While ruby''s match(/./) matches 1 character and its length(octets)
might be more than 1 in UTF8 encoding, the patch I posted previously would
break the spec.
Still the spec uses "SHOULD NOT" instead of "MUST NOT", over
75 octets
lines should be acceptable for applications, though, to comply the spec
would be more acceptable. So I wrote more code.

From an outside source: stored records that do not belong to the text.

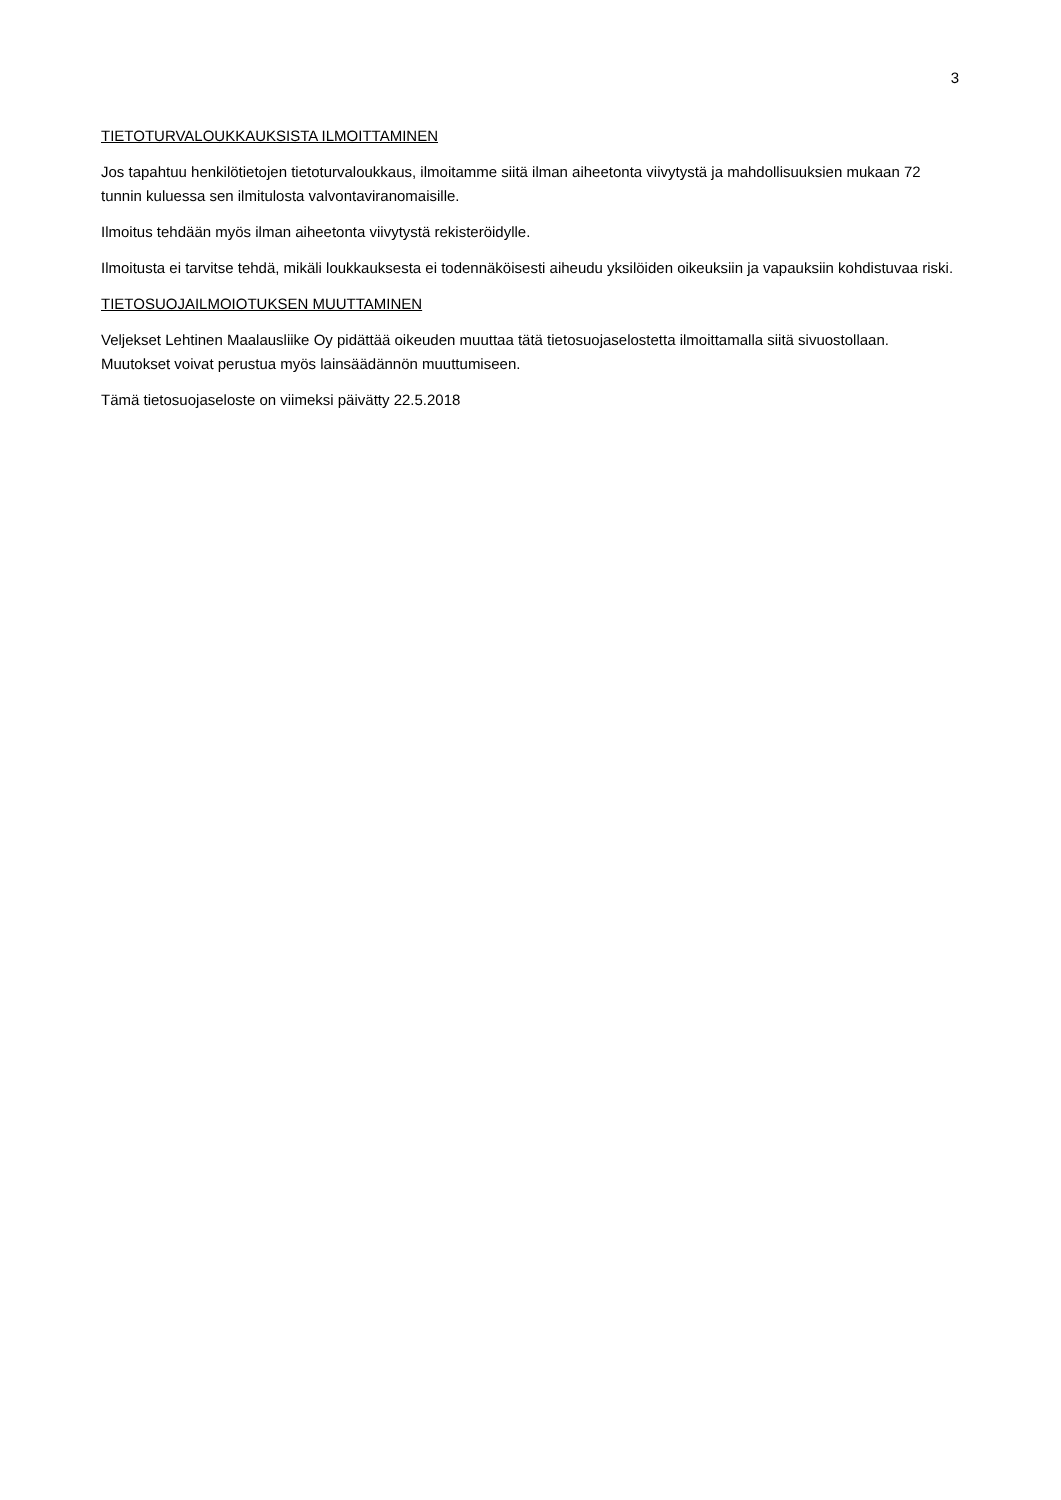3
TIETOTURVALOUKKAUKSISTA ILMOITTAMINEN
Jos tapahtuu henkilötietojen tietoturvaloukkaus, ilmoitamme siitä ilman aiheetonta viivytystä ja mahdollisuuksien mukaan 72 tunnin kuluessa sen ilmitulosta valvontaviranomaisille.
Ilmoitus tehdään myös ilman aiheetonta viivytystä rekisteröidylle.
Ilmoitusta ei tarvitse tehdä, mikäli loukkauksesta ei todennäköisesti aiheudu yksilöiden oikeuksiin ja vapauksiin kohdistuvaa riski.
TIETOSUOJAILMOIOTUKSEN MUUTTAMINEN
Veljekset Lehtinen Maalausliike Oy pidättää oikeuden muuttaa tätä tietosuojaselostetta ilmoittamalla siitä sivuostollaan. Muutokset voivat perustua myös lainsäädännön muuttumiseen.
Tämä tietosuojaseloste on viimeksi päivätty 22.5.2018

A method for folding string:
class String
def ical_fold(octet, split_by = "\r\n ")
return clone if octet <= 0
return clone if length <= octet
lead_octets split_by.match(/\n([^\n]+)$/m) ? $1.length : 0
result = ""
n = 0
scan(/./m) do |c|
n += c.length
if octet < n
result << split_by
n = lead_octets + c.length
end
result << c
end
return result
end
end
And a patch against the original code in version 0.98:
diff -c /home/trac/ruby/gem/gems/icalendar-0.98/lib/icalendar/component.rb.org
/home/trac/ruby/gem/gems/icalendar-0.98/lib/icalendar/component.rb
*** /home/trac/ruby/gem/gems/icalendar-0.98/lib/icalendar/component.rb.org
Wed May 2 13:45:15 2007
--- /home/trac/ruby/gem/gems/icalendar-0.98/lib/icalendar/component.rb Mon May
7 15:56:02 2007
***************
*** 145,152 ****
value = ":#{val.to_ical}"
escaped = prelude + value.gsub("\\",
"\\\\").gsub("\n", "\\n").gsub(",",
"\\,").gsub(";", "\\;")
! s << escaped.slice!(0, MAX_LINE_LENGTH) << "\r\n
" while escaped.size > MAX_LINE_LENGTH
! s << escaped << "\r\n"
s.gsub!(/ *$/, '''')
end
--- 145,151 ----
value = ":#{val.to_ical}"
escaped = prelude + value.gsub("\\",
"\\\\").gsub("\n", "\\n").gsub(",",
"\\,").gsub(";", "\\;")
! s << escaped.ical_fold(MAX_LINE_LENGTH, "\r\n ")
<< "\r\n"
s.gsub!(/ *$/, '''')
end
Regards,
--
FUJINAKA Tohru <tohru at nakarika.com>